Now curfew tolls in the old church steeple,
Bidding good night to sensible people;
Now thousands and thousands of people sensible
Think staying up later is reprehensible;
Now wives relentlessly bridge games terminate,
As thoughts of the morrow begin to germinate;
Now gangsters with pistols full of notches
Yawn discreetly and glance at their watches;
Now owls desist from to-wit-to-wooing,
And ne’er-do-wells from their ne’er-well-doing;
Now husband and wife and spouse and spouse
Unleash their cat and lock up their house;
Now celibates, of whom there are lots,
Wearily seek their lonely cots;
Now, in a word, the day is ended,
And a little sleep would be simply splendid.

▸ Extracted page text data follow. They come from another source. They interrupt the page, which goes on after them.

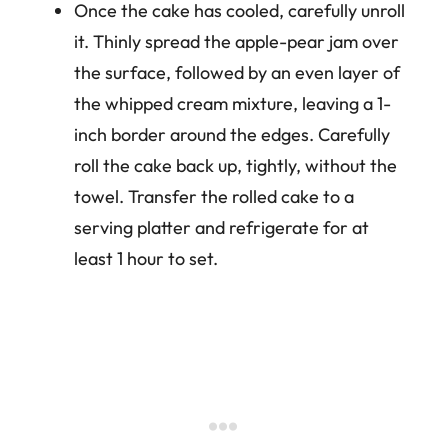
Once the cake has cooled, carefully unroll
it. Thinly spread the apple-pear jam over
the surface, followed by an even layer of
the whipped cream mixture, leaving a 1-
inch border around the edges. Carefully
roll the cake back up, tightly, without the
towel. Transfer the rolled cake to a
serving platter and refrigerate for at
least 1 hour to set.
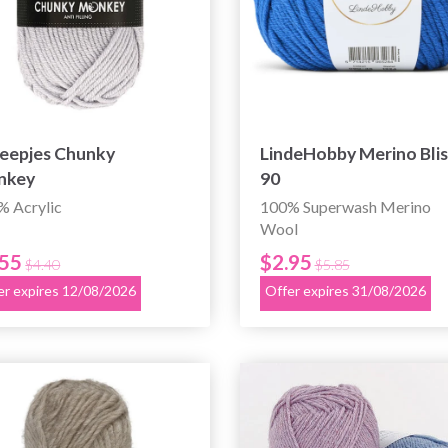
eepjes Chunky
LindeHobby Merino Blis
nkey
90
% Acrylic
100% Superwash Merino
Wool
.55
$2.95
$4.40
$5.85
er expires 12/08/2026
Offer expires 31/08/2026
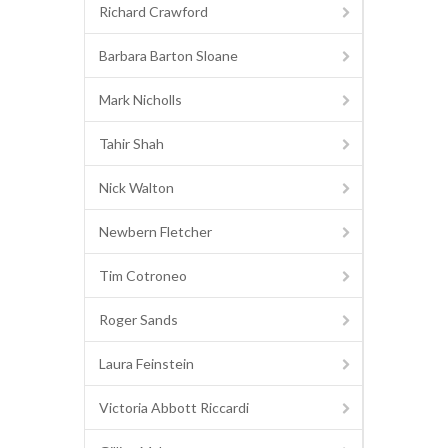
Richard Crawford
Barbara Barton Sloane
Mark Nicholls
Tahir Shah
Nick Walton
Newbern Fletcher
Tim Cotroneo
Roger Sands
Laura Feinstein
Victoria Abbott Riccardi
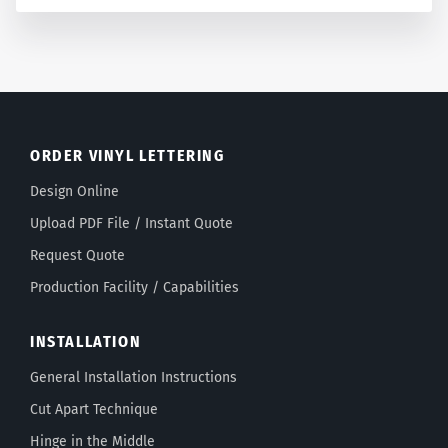
ORDER VINYL LETTERING
Design Online
Upload PDF File / Instant Quote
Request Quote
Production Facility / Capabilities
INSTALLATION
General Installation Instructions
Cut Apart Technique
Hinge in the Middle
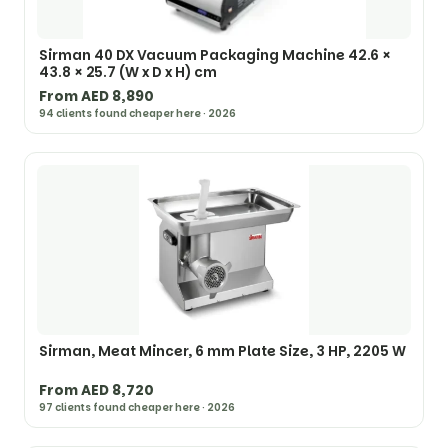
Sirman 40 DX Vacuum Packaging Machine 42.6 ×
43.8 × 25.7 (W x D x H) cm
From AED 8,890
94 clients found cheaper here · 2026
Sirman, Meat Mincer, 6 mm Plate Size, 3 HP, 2205 W
From AED 8,720
97 clients found cheaper here · 2026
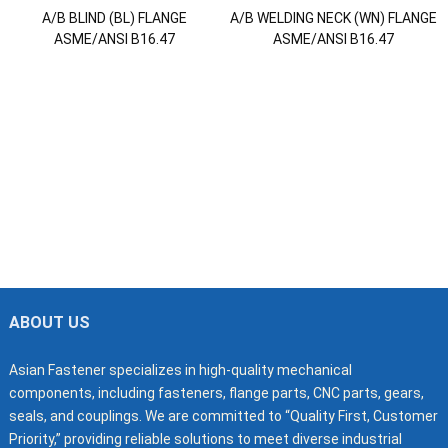
A/B BLIND (BL) FLANGE
A/B WELDING NECK (WN) FLANGE
ASME/ANSI B16.47
ASME/ANSI B16.47
ABOUT US
Asian Fastener specializes in high-quality mechanical
components, including fasteners, flange parts, CNC parts, gears,
seals, and couplings. We are committed to “Quality First, Customer
Priority,” providing reliable solutions to meet diverse industrial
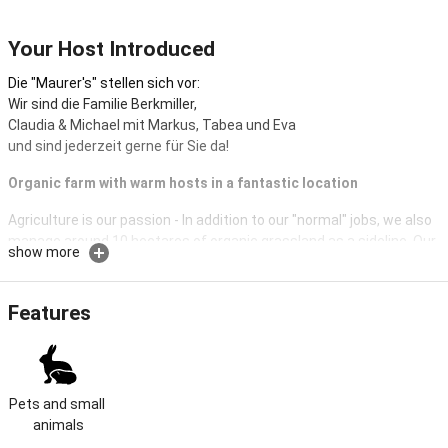
Your Host Introduced
Die "Maurer's" stellen sich vor:
Wir sind die Familie Berkmiller,
Claudia & Michael mit Markus, Tabea und Eva
und sind jederzeit gerne für Sie da!
Organic farm with warm hosts in a fantastic location
Agriculture is our passion - In addition to our "normal" jobs, we also
manage around 10 hectares of organic grassland as a sideline. Our
show more
house is located in the middle of the beautiful village of Hopferau in
Ostallgäu. In the center of town you can easily reach everything on
foot or use the bus stop directly in front of the house.
Features
The Köpf family's "Maurerhof" has existed since 1903, later Kögel
and now Berkmiller.
In 2016 we renovated it or partially rebuilt it.
Pets and small 
We look forward to welcoming you personally
animals
and to be able to accompany you during your most beautiful time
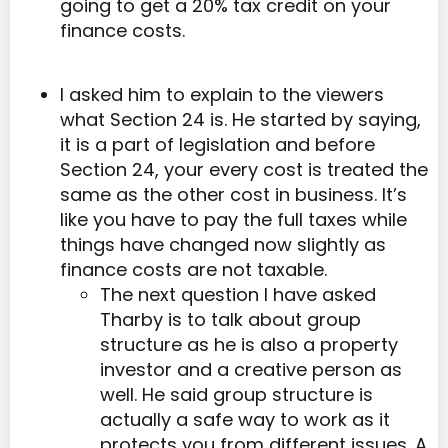
going to get a 20% tax credit on your
finance costs.
I asked him to explain to the viewers
what Section 24 is. He started by saying,
it is a part of legislation and before
Section 24, your every cost is treated the
same as the other cost in business. It’s
like you have to pay the full taxes while
things have changed now slightly as
finance costs are not taxable.
The next question I have asked
Tharby is to talk about group
structure as he is also a property
investor and a creative person as
well. He said group structure is
actually a safe way to work as it
protects you from different issues. A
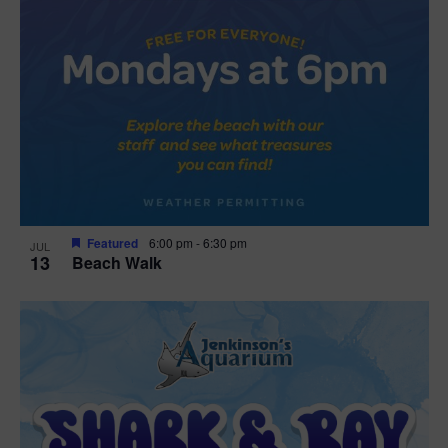
Featured
6:00 pm
-
6:30 pm
JUL
13
Beach Walk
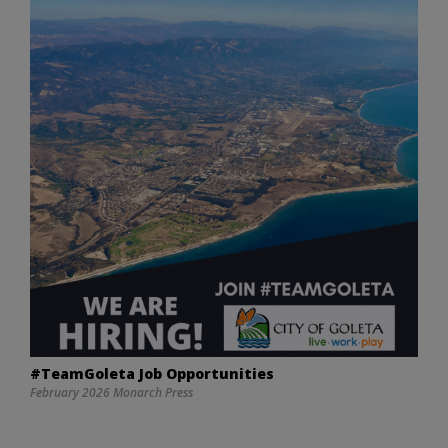
#TeamGoleta Job Opportunities
February 2026 Monarch Press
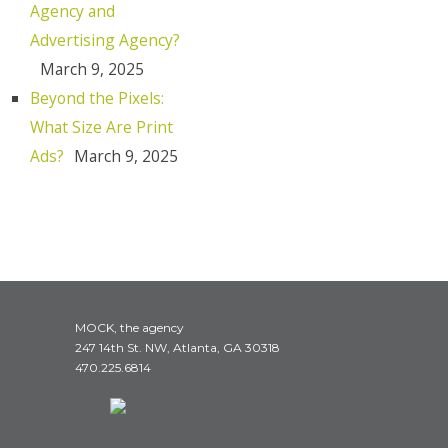
Agency and
Advertising Agency?
March 9, 2025
Beyond the Pixels:
What Size Are Print
Ads?
March 9, 2025
MOCK, the agency
247 14th St. NW, Atlanta, GA 30318
470.225.6814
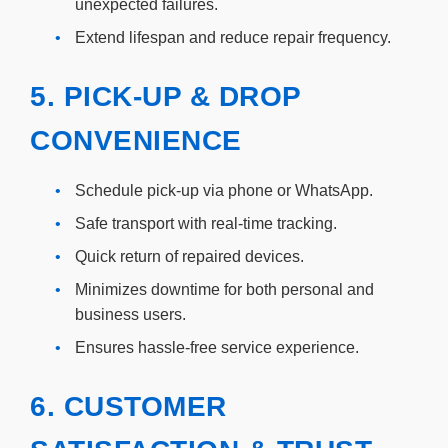
unexpected failures.
•
Extend lifespan and reduce repair frequency.
5. PICK-UP & DROP
CONVENIENCE
•
Schedule pick-up via phone or WhatsApp.
•
Safe transport with real-time tracking.
•
Quick return of repaired devices.
•
Minimizes downtime for both personal and
business users.
•
Ensures hassle-free service experience.
6. CUSTOMER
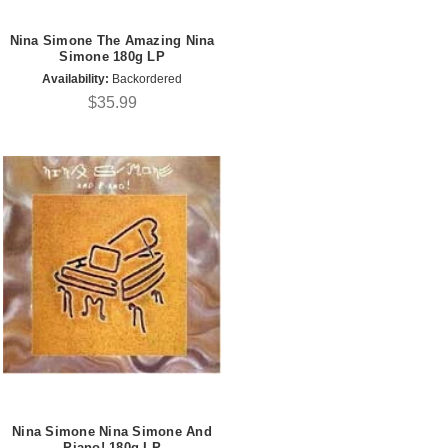
Nina Simone The Amazing Nina
Simone 180g LP
Availability:
Backordered
$35.99
Nina Simone Nina Simone And
Piano! 180g LP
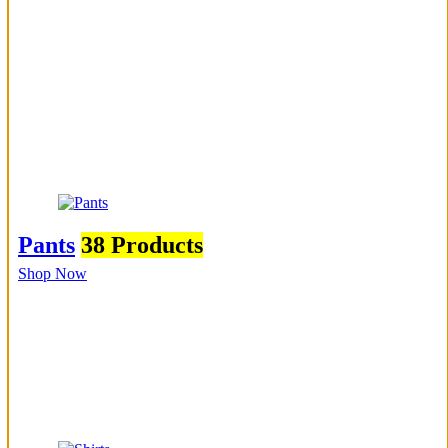
Pants
38 Products
Shop Now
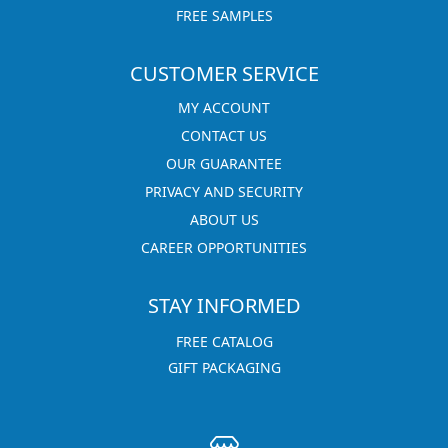
FREE SAMPLES
CUSTOMER SERVICE
MY ACCOUNT
CONTACT US
OUR GUARANTEE
PRIVACY AND SECURITY
ABOUT US
CAREER OPPORTUNITIES
STAY INFORMED
FREE CATALOG
GIFT PACKAGING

But sleep is perverse as human nature,
Sleep is perverse as a legislature,
And holds that people who wish to sleep
Are people from whom away to keep.
Sleep, I am more than sorry to say,
Is deliberately half a world away.
The curfew that tolls in yonder steeple
Is unheard by a hemisphere of people.
Across the world, the alarm clock’s reveille
Wakes foreigners drowsy and dishevelly;
Across the world the sun is aloft,
And people must rise from their mattresses soft,
And polish their teeth and shine their faces
And go to work in various places.
Now opens wide their portal of day,
And sleep, you might think, would go away,
Sleep would abandon that hemisphere
And distribute its favors over here
But sleep is perverse as human nature,
Sleep is perverse as a legislature,
Sleep is as forward as hives or goiters,
And where it is least desired, it loiters.
Sleep is as shy as a maiden sprite,
And where it is most desired, takes flight.
So people who go to bed to sleep
Must count French premiers or sheep,
And people who ought to arise from bed
Yawn and go back to sleep instead.
And you can pile all the poems in the world in a heap,
And this is the first to tell the truth about sleep.